Page extract

※ ※ ※

Long story short we are back in West London and we’re staying put. We have a new found appreciation for the place.

Eucalyptusbee · 06/05/2022 22:26

Thank you @ElderflowerTonic and @Hoghedge10

We are 20 mins from the nearest market town which has a fair bit to do and has trains to London under an hour... so I guess I think when they hit teens I'll be dropping them there for the day?!

Prior to that I'm thinking it will just be school runs and playdates - extracurriculars are all taken care of on school grounds as optional add ons for an extended day

As its 5 years until the eldest will finish the school (aged 13 ) I guess we might know by then if we need to go somewhere more urban and that's not an unreasonable amount of time to have lived in the house?

Or am I being completely naieve!?
Eeeeek!

Eucalyptusbee · 06/05/2022 22:27

@Notinthemoodforthis jeepers!!! Do you mind me asking where you moved to? Roughly?

※ ※ ※

Dataset
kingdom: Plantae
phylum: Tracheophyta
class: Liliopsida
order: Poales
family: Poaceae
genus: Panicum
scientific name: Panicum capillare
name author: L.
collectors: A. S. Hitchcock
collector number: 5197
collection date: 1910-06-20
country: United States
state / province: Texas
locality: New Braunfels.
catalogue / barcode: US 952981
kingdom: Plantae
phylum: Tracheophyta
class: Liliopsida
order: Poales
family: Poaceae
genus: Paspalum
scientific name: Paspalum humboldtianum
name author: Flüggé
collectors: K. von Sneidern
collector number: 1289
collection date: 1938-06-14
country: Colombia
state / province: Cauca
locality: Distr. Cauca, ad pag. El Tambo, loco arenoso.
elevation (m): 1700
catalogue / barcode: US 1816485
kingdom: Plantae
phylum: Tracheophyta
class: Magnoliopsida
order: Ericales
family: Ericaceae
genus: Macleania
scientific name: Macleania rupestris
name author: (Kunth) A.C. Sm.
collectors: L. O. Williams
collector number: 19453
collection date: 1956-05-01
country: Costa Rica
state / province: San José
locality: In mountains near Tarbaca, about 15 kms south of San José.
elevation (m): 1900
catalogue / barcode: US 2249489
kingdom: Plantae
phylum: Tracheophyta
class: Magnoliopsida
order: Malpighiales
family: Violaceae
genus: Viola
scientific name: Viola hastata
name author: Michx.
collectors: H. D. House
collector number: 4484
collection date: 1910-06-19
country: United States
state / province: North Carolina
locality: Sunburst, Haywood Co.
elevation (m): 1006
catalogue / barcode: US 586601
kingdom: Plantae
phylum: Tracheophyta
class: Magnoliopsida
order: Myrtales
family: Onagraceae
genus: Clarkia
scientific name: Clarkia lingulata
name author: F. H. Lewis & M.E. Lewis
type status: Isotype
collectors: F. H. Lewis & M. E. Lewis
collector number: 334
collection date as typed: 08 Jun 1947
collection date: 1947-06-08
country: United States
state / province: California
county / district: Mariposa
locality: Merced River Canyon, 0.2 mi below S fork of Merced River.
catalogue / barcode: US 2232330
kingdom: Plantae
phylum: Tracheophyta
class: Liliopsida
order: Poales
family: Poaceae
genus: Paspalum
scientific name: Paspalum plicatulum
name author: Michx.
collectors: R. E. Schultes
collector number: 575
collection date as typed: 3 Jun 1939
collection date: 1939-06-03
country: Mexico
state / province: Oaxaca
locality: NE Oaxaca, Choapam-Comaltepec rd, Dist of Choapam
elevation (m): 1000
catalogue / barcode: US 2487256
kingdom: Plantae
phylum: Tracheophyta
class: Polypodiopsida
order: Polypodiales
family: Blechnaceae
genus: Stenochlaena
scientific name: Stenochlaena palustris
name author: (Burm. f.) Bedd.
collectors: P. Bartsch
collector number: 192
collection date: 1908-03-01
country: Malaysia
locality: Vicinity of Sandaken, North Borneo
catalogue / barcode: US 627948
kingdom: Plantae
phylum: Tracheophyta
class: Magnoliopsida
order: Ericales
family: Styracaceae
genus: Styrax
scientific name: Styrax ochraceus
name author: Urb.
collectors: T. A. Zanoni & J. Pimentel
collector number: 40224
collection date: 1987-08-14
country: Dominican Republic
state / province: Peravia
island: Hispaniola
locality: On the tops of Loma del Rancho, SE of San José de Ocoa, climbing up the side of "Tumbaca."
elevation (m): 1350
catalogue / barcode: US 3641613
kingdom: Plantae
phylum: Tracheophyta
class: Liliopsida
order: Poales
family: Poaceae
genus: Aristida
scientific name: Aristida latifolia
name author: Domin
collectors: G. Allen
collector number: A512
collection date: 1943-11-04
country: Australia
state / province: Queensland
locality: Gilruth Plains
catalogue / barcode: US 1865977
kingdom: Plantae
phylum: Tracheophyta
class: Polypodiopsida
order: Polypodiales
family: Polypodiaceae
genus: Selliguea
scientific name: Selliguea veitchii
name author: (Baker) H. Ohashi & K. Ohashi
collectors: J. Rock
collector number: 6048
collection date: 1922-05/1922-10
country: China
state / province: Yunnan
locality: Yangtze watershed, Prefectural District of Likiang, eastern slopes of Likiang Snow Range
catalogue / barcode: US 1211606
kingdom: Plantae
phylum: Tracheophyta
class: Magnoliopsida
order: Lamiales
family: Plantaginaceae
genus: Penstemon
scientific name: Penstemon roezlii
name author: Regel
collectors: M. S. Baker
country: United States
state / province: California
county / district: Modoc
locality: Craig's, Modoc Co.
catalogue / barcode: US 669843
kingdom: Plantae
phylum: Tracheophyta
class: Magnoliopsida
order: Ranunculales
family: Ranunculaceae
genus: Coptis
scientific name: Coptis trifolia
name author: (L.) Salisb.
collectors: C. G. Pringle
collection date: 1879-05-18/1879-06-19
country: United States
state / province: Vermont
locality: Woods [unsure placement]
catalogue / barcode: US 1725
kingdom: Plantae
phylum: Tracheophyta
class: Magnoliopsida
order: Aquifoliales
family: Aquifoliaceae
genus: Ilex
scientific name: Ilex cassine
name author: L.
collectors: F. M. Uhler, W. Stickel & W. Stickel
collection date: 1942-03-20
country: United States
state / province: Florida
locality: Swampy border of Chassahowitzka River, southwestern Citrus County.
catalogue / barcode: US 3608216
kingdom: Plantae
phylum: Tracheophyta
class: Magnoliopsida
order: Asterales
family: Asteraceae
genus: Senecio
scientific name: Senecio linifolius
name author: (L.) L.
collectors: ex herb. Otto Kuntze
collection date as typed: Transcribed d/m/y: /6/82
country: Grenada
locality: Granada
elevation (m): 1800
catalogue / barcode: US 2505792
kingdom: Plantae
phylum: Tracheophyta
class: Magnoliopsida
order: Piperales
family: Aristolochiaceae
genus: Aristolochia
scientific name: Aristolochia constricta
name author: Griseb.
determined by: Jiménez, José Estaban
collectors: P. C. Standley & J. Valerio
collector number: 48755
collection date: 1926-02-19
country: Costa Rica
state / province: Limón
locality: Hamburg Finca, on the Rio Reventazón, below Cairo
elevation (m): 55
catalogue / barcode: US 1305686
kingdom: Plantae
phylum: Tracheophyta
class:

※ ※ ※

Exercise brief
In the forum thread, how long does the train from the nearest market town take to reach London? The records have no connection to the forum thread.

Solution for this exercise
Under an hour.